The wrestling world’s tragic “Von Erich Curse” gets retold in subtle, melancholic detail by director Sean Durkin (The Nest), who assembles a great cast including Zac Efron, Jeremy Allen White, Harris Dickinson and Stanley Simons to bring the true story to life. “Visually the film is modest, with a spongey timeworn veneer, although it has one head-turning special effect: Efron,” says Luke Buckmaster’s review: “Here he’s something else: a human beefcake, strapping and sturdy as all get-out, with a body like Schwarzenegger circa Pumping Iron, and a lantern-jawed face banged up like an old catcher’s mitt”.

Priscilla

Based on Priscilla Beaulieu’s own memoir detailing her life with Elvis, Sofia Coppola’s latest sees Cailee Spaeny as the teen Priscilla, whose life changes unimaginably when she’s romanced by Elvis Presley (Jacob Elordi). Describing the film as her finest work in over fifteen years, Rory Doherty’s review observes: “Sofia Coppola sensitively reapproaches girlhood without sacrificing the emotional rawness behind a tremendously famous love story. Priscilla is intimate, revealing, and devastates with the lightest touch.”

Mean Girls

It’s Mean Girls but not as you know it. The new movie take on a 20-year-old classic is a musical—based on a Broadway musical, which is based on the 2004 film, which was itself based on a parenting book.

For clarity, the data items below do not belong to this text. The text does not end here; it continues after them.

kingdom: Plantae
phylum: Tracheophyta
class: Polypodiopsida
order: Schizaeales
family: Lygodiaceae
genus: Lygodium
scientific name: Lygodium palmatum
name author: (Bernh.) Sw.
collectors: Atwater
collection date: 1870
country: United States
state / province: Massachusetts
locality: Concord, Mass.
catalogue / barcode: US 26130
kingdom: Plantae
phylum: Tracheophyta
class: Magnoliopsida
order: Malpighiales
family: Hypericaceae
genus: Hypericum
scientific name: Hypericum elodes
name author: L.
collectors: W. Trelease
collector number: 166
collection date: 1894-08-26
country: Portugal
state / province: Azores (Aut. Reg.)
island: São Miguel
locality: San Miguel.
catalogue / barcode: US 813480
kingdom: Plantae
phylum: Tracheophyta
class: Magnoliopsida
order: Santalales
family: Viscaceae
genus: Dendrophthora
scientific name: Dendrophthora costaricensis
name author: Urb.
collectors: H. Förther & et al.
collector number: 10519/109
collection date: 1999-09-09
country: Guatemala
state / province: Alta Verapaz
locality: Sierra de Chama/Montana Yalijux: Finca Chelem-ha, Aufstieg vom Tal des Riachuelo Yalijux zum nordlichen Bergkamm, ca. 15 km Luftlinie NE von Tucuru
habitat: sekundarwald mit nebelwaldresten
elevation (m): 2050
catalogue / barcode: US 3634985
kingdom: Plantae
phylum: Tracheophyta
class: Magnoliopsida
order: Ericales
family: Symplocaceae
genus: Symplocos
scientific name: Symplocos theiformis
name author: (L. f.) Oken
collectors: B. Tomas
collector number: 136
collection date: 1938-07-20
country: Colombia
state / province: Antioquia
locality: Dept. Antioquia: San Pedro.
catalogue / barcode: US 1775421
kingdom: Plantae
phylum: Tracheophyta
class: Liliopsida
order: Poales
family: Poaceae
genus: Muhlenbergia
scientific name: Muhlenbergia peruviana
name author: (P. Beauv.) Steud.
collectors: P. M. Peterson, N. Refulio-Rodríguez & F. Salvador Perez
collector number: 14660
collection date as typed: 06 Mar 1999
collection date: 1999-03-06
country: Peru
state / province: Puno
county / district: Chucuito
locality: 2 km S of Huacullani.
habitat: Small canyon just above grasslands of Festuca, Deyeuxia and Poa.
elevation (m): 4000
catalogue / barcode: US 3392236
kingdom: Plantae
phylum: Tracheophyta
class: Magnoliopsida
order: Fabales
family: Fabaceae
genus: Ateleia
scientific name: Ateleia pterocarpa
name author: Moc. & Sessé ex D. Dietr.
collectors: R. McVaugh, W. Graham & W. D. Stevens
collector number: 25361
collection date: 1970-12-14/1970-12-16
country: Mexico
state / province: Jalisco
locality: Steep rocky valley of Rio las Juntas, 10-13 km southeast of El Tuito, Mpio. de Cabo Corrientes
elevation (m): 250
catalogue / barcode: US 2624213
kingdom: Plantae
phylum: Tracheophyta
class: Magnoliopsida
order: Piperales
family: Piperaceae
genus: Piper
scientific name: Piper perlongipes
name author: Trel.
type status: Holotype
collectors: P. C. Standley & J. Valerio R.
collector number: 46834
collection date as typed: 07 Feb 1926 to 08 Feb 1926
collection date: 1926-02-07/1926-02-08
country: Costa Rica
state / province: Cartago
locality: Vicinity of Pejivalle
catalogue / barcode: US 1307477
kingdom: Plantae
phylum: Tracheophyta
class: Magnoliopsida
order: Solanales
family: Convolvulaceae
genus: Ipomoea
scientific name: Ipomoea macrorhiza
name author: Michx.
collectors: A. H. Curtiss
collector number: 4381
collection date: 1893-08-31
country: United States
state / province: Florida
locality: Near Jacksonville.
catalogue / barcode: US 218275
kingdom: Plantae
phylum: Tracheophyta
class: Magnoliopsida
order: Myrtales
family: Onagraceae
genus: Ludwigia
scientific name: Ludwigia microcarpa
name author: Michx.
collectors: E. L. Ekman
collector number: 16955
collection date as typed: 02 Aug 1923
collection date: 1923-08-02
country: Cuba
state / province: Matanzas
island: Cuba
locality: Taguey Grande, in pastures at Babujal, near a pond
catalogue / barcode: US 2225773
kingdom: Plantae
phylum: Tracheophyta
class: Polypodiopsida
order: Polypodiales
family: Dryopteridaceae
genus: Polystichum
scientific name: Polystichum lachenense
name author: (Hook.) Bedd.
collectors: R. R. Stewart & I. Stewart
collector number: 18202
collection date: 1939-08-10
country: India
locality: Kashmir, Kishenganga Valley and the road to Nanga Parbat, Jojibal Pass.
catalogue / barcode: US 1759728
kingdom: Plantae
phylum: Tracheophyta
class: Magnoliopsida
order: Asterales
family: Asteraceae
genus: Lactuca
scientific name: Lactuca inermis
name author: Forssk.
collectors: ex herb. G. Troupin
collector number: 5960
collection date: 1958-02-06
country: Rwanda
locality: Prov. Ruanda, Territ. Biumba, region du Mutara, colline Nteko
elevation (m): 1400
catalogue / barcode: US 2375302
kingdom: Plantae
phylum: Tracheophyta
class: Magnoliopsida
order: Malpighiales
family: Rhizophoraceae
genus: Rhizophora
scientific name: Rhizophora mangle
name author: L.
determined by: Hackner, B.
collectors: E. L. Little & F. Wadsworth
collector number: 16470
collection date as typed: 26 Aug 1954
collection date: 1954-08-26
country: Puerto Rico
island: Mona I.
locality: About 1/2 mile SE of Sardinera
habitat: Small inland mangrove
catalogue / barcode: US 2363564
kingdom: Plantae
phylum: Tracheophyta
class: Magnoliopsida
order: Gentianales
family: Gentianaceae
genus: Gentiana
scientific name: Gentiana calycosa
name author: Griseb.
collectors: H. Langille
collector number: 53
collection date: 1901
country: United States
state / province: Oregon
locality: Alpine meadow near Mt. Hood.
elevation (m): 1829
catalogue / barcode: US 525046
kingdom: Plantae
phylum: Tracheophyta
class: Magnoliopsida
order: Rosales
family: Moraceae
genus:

The musical element proves essential in breathing new life into a familiar screenplay, says Rory Doherty’s review: “It’s why the song numbers, hyper-poppy and earworm-y as they may be, are the true highlights—it’s a fundamentally novel way of engaging with this story that doesn’t invoke comparisons with the original.”

The Beekeeper

A Jason Statham revenge-fueled action pic may not be what you expect to find on this list, but thankfully we have Luke Buckmaster’s review that highlights: “This is the kind of B̶ ̶m̶o̶v̶i̶e̶  bee movie for which the terms “guilty pleasure” and “so bad it’s good” were coined. I found The Beekeeper almost breathtakingly funny, laughing out loud heartily at least a dozen times, even if comedy gold wasn’t director David Ayer’s intention.”

Society of the Snow

The remarkable true survival story of a rugby team whose flight crashed on a glacier in the Andes (originally depicted three decades prior with 1993’s Alive) is retold by director J.A. Bayona (The Lord of the Rings: The Rings of Power).  The plot doesn’t pussyfoot around issues of death and cannibalism, according to Luke Buckmaster’s review: “Do the dead have a right to not be eaten? Do the living have a right to survive? Bayona understands his job is to raise these questions inside a credible dramatic space rather than propose any answers.”